But to change the culture and ceiling at Miami, Larrañaga needed to answer a vexing question about its future in the ACC. In his office earlier this month, he summed it up succinctly to SI.com: "If you can't get the McDonald's All-American, how do you compete with a McDonald's All-American?"
Initially, the answer started with transfers. On Miami's breakthrough Sweet 16 season of 2012–13, three of the starters came from other programs—forward Kenny Kadji (Florida), point guard Shane Larkin (DePaul) and wing Trey McKinney-Jones (UMKC). This season, the Hurricanes followed a similar blueprint and have three more starters on the bounce from other programs—senior point guard Angel Rodriguez (Kansas State), senior wing Sheldon McClellan (Texas) and junior power forward Kamari Murphy (Oklahoma State). With the transfer market as competitive as ever, why have players chosen Larrañaga? Rodriguez tells the story of his official visit. His mother, who hails from Puerto Rico and speaks limited English, joined him.

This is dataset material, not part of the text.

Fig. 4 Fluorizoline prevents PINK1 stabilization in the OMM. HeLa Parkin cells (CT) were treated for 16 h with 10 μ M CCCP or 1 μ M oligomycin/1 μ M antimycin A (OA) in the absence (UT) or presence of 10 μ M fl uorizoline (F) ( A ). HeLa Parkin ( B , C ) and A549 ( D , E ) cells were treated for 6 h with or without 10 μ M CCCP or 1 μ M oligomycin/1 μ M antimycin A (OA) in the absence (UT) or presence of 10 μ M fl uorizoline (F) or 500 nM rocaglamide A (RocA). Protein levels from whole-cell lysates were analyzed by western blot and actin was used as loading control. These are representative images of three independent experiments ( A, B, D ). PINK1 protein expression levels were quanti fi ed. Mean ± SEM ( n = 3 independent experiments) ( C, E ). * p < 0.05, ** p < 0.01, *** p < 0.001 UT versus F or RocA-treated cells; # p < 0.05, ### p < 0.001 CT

As Larrañaga toured them around campus on a golf cart, he brought a translator in order to communicate with Rodriguez's mom, Jacqueline Tricoche.
"That was very special for my mom," Rodriguez said. "That to me meant a lot." Rodriguez, who played high school basketball in Miami, added: "[Larrañaga] was the only reason why I came to Miami."

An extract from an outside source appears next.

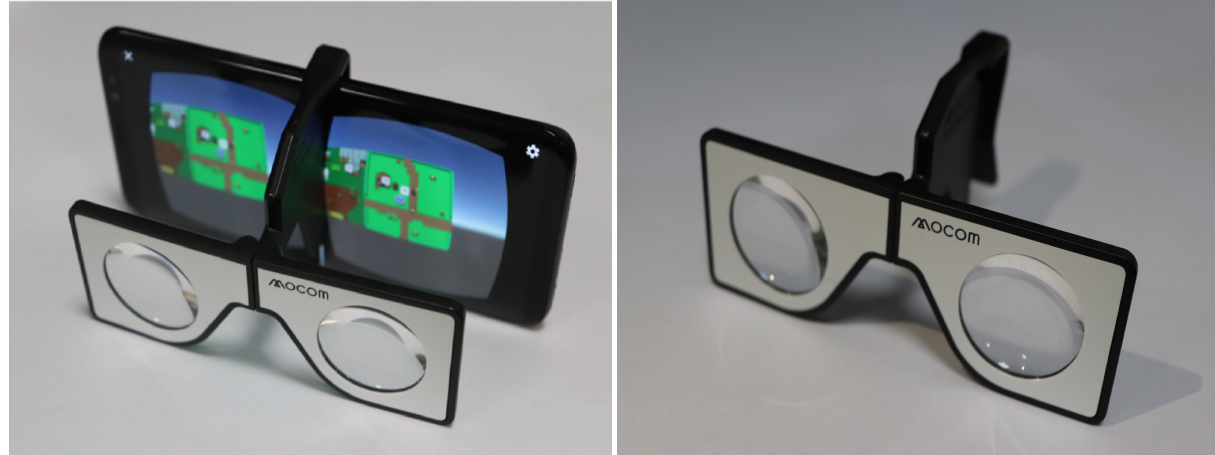
Figure 2. Smartphone based XR with clip-on lenses ( left ), the lenses itself ( right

Rodriguez (11.7 ppg) teams with leading scorer McClellan (15.8 ppg) to give the Hurricanes one of the most potent offensive backcourts in the country. Both are 23 years old, making them among the nation's oldest as well. McClellan's story is similar to Rodriguez's, as he came to Miami for a fresh start and a new voice. "Obviously Coach L, he's just a guy that gives me a lot of confidence," McClellan said. "He believes I'm the best player in the ACC. Things like that really mean a lot to me."
Despite his age, Larrañaga is always looking to connect with his players. He has few hobbies other than going to the movies, but recently relayed the story of seeing Straight Outta Compton this summer and spending the next few days calling recruits to talk about the movie. "Do you know the kind of passion that those guys had to overcome the adversity they faced?" he asked them. "Do you have that kind of passion for basketball?"
Larrañaga's wife, Liz, points to his willingness to learn how to dance, busting out the Whip and Nae Nae earlier this year after a victory over Florida. During the 2013 tournament, his air boxing went viral. "Who really wants to do that?" she asks. "But I think he just loves the kids, loves being around them. It invigorates him."
And he has clearly invigorated Miami, pushing the program to the point where a Final Four run this year would be viewed more as the culmination of five years of hard work than a charmed run through March. And here may be the most surprising part of his run: Miami has lured a top-10 recruiting class to campus next year, including 6'9" McDonald's All-American Dewan Huell. Larrañaga has built the Hurricanes to a point where they can compete with Duke and UNC on the recruiting trail.
That's a program overhaul nearly as impressive as Mason's charge to college basketball's elite. And in the next few weeks, Larrañaga's work at Miami has a chance to match that magical March a decade ago.